Le danger vient également de l'extrême droite. Sur sa chaîne vidéo Weltwoche daily, Roger Köppel traite la Suisse d'«Etat crapule». Il met dans le même panier un «échec du Conseil fédéral et de la Banque nationale», ainsi que la neutralité et la levée des sanctions contre la Russie. Le tout accompagné de slogans bien connus du monde post-fasciste, comme: la Suisse ne doit plus se plier aux diktats de l'étranger, et le peuple doit enfin reprendre les choses en main.

Pendant ce temps, le mouvement Mass-Voll sort de son trou pour manifester contre les banques. Ce n'est qu'une question de temps avant que les Freiheitstrychler («défenseurs de la liberté») n'en profitent pour passer à l'action, eux aussi. Depuis peu, ils ne font pas seulement sonner leurs cloches, ils scandent aussi «Harus», le cri de ralliement des sympathisants nazis suisses dans les années trente.

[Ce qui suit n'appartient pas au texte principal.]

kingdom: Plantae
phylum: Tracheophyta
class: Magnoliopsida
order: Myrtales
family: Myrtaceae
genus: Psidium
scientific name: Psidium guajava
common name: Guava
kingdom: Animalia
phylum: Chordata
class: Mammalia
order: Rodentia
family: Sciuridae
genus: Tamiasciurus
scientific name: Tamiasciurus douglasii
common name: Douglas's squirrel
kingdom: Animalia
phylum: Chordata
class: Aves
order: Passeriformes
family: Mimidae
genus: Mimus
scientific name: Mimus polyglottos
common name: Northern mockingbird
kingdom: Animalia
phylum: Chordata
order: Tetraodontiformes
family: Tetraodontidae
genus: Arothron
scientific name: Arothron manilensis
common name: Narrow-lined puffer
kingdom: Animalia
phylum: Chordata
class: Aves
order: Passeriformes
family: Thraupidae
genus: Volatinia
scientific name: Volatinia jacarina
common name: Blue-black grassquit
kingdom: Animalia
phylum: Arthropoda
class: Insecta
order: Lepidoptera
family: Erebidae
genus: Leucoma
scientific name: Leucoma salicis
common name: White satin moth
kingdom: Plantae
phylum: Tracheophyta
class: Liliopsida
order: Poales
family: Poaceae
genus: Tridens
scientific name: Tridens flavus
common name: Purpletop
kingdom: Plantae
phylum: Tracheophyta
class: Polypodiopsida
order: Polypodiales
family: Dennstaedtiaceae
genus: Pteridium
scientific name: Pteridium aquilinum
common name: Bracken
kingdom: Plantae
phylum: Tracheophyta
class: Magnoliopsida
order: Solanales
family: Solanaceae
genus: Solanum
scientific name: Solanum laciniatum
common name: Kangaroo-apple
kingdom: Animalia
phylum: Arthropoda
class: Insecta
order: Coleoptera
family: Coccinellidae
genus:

Des personnes manifestent contre la loi Covid-19 avec la presence des Freiheitstrychler lors d'un rassemblement le samedi 13 novembre 2021 a Geneve. (KEYSTONE/Jean-Christophe Bott)
Les «Freiheitstrychler» (défenseurs de la liberté) refont surface.image: keystone

Il serait négligent de minimiser ou même d'ignorer tout cela. Les chocs déjà mentionnés ont également ébranlé les Suisses et rendent de plus en plus d'entre eux sensibles aux théories du complot et au chauvinisme. De plus, un bouleversement économique pourrait bientôt s'ajouter au choc politique.

La crise bancaire est loin d'être terminée. La communauté financière internationale est donc extrêmement nerveuse et attend de voir où la prochaine bombe va exploser. Une récession mondiale, qui semblait déjà avoir été évitée, est à nouveau envisageable.

Dans les années 30, le philosophe italien Antonio Gramsci a écrit cette phrase:

«Le vieux monde se meurt, le nouveau monde tarde à apparaître et dans ce clair-obscur surgissent les monstres»
Antonio Gramsci

A bien des égards, cette phrase décrit également la situation actuelle. Nous devons donc empêcher les monstres de prendre le pouvoir. Pour cela, il faut trouver des solutions pour réussir à maîtriser les évènements-choc – et surtout, garder la tête froide.